「私のなかの彼女」書評No.001

【すべての働く女性に読んでほしい物語】

なぜ彼は私の元を去っていったのか。
恋をしたゆえに傷つき、自覚もないまま相手をうらみ、歳月と、書くということを重ねて、傷つかずに事実を受け入れられるようになった女性の物語。

相手の言葉に傷つくのが恋愛だ。

「自分の時間を自分のために使うことしかできない女」と言われて傷つく。彼の言葉に怯える。彼は事実しか言っていない。その残酷さ。

日々を過ごしているが、今を生きていない。自分を守るために、捏造した過去に生きる主人公。「物理的にはずっと遠くにいった」彼が、まだ「すぐ近くに潜んでいる」と感じる。
けれど「妄想のなかで生きることと現実を暮らすことは矛盾しない」と言える冷静さも持ち合わせて。

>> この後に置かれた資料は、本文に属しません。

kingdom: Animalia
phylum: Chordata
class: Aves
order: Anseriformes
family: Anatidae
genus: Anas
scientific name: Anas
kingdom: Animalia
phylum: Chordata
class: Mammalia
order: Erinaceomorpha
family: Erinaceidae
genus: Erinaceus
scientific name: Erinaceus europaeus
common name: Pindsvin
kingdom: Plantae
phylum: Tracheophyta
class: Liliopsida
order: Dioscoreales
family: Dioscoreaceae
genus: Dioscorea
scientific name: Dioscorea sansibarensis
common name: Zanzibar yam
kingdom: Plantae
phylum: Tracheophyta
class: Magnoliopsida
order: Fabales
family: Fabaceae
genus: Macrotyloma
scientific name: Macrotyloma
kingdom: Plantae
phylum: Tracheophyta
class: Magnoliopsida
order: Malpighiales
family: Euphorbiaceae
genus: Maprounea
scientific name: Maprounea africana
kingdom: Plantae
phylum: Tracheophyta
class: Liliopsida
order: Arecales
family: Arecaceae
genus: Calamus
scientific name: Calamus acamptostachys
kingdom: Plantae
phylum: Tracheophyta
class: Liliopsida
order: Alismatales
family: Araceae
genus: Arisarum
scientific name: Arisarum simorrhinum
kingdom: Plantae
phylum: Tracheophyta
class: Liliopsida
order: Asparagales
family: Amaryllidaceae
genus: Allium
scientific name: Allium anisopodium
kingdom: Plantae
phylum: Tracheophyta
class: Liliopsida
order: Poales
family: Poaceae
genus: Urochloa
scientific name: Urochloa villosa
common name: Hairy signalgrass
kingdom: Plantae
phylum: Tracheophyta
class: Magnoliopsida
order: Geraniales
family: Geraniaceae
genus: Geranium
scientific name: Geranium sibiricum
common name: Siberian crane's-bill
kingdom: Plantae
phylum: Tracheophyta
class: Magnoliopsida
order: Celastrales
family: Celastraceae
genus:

主観だけが入ったものしか書けなくなり、仕事も減っていくなかで、大学時代の恩師と再会する。恩師は、物書きになる前に自分の才能を見つけてくれた。その後、主人公はやっと「今から」を考え始める。「今から」には彼を連れていかなくていい。

そこから主人公の人生は、重石がとれたように、世界へ開かれていく。
幾度かめの旅、アブ・シンベル、アスワン、ルクソールからカイロへ。そこで恩師と落ち合い、人々が日常を暮らす市街のレストランで食事をする。

主人公はいつも【旅】で新鮮な力を得て、人生の次のステップに進む。
そうだ、最初に「書いてみたい」と思ったのも、香港の九龍城を歩きまわったあとだった。

あなたは今、人生のどのステップにいますか?
今がとても辛くても、いつかあなたの人生を意味づけてくれる誰かがいる、そう思える物語です。